_ФРАГМЕНТ ДОКУМЕНТА_.
--------------------------------
На практике «простота» оказалась обманчивой. Дурно пахнущий аммиак, применённый в качестве рабочего тела в первом мазере, упорно не хотел давать чёткие спектральные линии, сильно сказывались влияние эффекта Доплера (смещения спектра в ту или иную сторону в зависимости от скорости) и взаимное столкновение частиц, искажающее «чистую» картинку переходов. Но даже при таких неблагоприятных условиях удалось создать часы, точность которых была выше на порядок, чем у кварцевых.

Почему атомные часы самые точные

​«Точный» металл

Честь открытия «точного» металла — цезия — принадлежит немецким учёным Роберту Бунзену и Густаву Кирхгофу, обнаружившим его пары в водах Дюрхгеймского минерального источника в 1860 году. Металлический цезий впервые получил швед Карл Сеттерберг двадцатью годами позже. Природный изотоп — цезий-133 — отличается интересной особенностью: он плавится при температуре около 20°C, и это свойство сыграло важную роль.

«Тяжесть» и неторопливость атомов цезия, испаряющихся при столь невысокой температуре, в отличие от, например, цинка, плавящегося при 400°C, обеспечивали более чёткую картинку спектра с менее выраженным эффектом Доплера.

Цезий-133

Ещё один аргумент — сложность электронной оболочки. Атомы цезия могут находиться в 16‑ти возможных квантовомеханических состояниях, называемых «сверхтонкими магнитными подуровнями основного состояния». Такое богатство определяется разными магнитными моментами электронов оболочки с разным спином (от английского spin — вращаться, спин — одна из фундаментальных, наряду с массой и зарядом, характеристик элементарных частиц). Как следствие, атомы цезия легко возбуждаются для скачка между энергетическими уровнями. Даже слабый свет способен выбить из атомной структуры цезия поток электронов. Благодаря этому свойству цезий широко применяется в составе фотодетекторов. Льюис Эссен, сотрудник британской Национальной физической лаборатории, в 1953 году установил, что при переходе между сверхтонкими уровнями f3 и f4 излучаются фотоны с частотой 9192,631770±0,0000020 МГц.

Такое точное значение позволило Эссену вплотную заняться созданием эталона времени. Первая модель атомных часов (цезий-лучевая) представляла 5‑метровую «беговую дорожку», по которой атомы двигались со скоростью 250 м/с. Сортировка атомов с нужным энергетическим состоянием проводилась двумя магнитами, отклонявшими частицы в так называемую камеру Рэмси. В ней атомы «накачивались» микроволновым излучением до энергетического уровня f4. А дальше — ещё одна разделительная магнитная система и детектор, в котором «правильные» атомы цезия испускают фотоны.

Однако линии спектра излучения были слабыми и размытыми. Малая интенсивность линий определялась небольшим числом атомов в заданном состоянии, а «размытость» — влиянием всё того же эффекта Доплера (атомы двигались достаточно резво и имели значительный разброс скоростей). Со «слабостью» линий специалисты справились, применив остроумную схему обратной связи: частота излучения накачки подстраивалась к интенсивнос­ти излучения, и на требуемых 9,2 ГГц доля атомов с уровнем f4 достигала максимума. Проблема с размытием оказалась более крепким орешком, поддавшийся усилиям учёных гораздо позже.
--------------------------------
_ИСХОДНЫЕ ЗАПИСИ_.
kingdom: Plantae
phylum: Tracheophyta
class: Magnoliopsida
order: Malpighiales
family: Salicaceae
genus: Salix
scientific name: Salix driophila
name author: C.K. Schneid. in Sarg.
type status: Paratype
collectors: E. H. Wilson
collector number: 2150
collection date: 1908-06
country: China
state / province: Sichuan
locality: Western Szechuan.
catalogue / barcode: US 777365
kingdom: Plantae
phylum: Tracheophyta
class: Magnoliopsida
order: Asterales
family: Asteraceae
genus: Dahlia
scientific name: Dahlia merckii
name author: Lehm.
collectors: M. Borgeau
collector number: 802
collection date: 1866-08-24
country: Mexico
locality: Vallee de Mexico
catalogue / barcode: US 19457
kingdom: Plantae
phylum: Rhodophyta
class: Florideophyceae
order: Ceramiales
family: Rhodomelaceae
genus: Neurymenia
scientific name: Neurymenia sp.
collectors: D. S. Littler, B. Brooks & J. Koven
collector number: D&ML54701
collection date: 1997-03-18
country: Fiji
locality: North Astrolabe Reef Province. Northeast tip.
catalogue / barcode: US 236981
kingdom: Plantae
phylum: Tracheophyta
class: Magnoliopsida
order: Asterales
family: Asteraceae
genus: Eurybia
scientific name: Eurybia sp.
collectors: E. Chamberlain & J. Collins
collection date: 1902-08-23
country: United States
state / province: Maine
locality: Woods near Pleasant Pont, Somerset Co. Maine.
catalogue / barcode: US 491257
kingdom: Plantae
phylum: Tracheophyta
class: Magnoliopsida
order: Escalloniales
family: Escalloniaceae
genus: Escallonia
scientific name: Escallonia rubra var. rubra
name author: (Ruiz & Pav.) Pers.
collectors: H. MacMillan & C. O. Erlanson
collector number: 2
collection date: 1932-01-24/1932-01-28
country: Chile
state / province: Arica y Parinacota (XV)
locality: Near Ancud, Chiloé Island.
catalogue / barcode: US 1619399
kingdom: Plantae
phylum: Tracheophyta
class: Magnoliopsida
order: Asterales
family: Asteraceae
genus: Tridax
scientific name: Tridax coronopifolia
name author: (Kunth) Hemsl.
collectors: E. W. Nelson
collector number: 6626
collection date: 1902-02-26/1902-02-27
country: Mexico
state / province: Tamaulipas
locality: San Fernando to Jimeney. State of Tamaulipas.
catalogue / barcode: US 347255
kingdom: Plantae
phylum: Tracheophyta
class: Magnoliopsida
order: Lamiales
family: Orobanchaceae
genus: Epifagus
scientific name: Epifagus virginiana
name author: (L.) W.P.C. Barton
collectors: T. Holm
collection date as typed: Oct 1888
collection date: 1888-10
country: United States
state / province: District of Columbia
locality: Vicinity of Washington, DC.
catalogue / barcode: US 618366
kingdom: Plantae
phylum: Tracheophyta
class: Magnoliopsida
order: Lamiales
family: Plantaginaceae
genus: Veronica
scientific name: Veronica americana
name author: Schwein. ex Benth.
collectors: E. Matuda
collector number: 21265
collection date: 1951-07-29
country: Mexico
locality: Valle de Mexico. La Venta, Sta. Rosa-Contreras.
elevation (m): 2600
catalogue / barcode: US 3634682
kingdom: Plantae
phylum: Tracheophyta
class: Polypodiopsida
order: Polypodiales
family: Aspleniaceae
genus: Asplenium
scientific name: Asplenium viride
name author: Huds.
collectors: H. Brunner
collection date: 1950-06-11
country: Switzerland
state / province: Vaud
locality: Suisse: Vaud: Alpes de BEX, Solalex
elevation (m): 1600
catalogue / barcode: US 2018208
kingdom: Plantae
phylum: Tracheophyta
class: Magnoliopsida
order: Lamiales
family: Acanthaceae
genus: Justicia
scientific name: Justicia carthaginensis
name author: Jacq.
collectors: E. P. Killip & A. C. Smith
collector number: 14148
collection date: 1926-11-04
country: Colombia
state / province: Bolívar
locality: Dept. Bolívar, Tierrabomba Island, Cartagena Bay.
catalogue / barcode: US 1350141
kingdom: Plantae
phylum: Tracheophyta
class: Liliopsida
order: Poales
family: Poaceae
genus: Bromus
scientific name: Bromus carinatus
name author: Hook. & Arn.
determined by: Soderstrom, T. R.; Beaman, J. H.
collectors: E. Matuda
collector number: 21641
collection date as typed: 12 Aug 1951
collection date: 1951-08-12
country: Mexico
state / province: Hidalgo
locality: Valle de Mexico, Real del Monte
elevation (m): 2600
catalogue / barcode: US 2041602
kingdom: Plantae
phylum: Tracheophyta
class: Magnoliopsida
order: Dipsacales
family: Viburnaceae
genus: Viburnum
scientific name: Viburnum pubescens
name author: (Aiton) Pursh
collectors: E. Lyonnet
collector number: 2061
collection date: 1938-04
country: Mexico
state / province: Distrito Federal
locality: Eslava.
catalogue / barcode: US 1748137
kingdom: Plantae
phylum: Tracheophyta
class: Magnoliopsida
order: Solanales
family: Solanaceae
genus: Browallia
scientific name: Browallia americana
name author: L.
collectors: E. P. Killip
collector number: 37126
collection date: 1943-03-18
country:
--------------------------------
_ЗАДАНИЕ A_. Перепечатайте из текста об атомных часах фрагмент, который начинается со слов «Почему атомные часы» и заканчивается словами «сыграло важную роль.».
_ЗАДАНИЕ B_. Кто, согласно тексту об атомных часах, впервые получил металлический цезий?

_ПОЛНОЕ РЕШЕНИЕ A_.
Почему атомные часы самые точные

​«Точный» металл

Честь открытия «точного» металла — цезия — принадлежит немецким учёным Роберту Бунзену и Густаву Кирхгофу, обнаружившим его пары в водах Дюрхгеймского минерального источника в 1860 году. Металлический цезий впервые получил швед Карл Сеттерберг двадцатью годами позже. Природный изотоп — цезий-133 — отличается интересной особенностью: он плавится при температуре около 20°C, и это свойство сыграло важную роль.

_ПОЛНОЕ РЕШЕНИЕ B_. Металлический цезий впервые получил швед Карл Сеттерберг.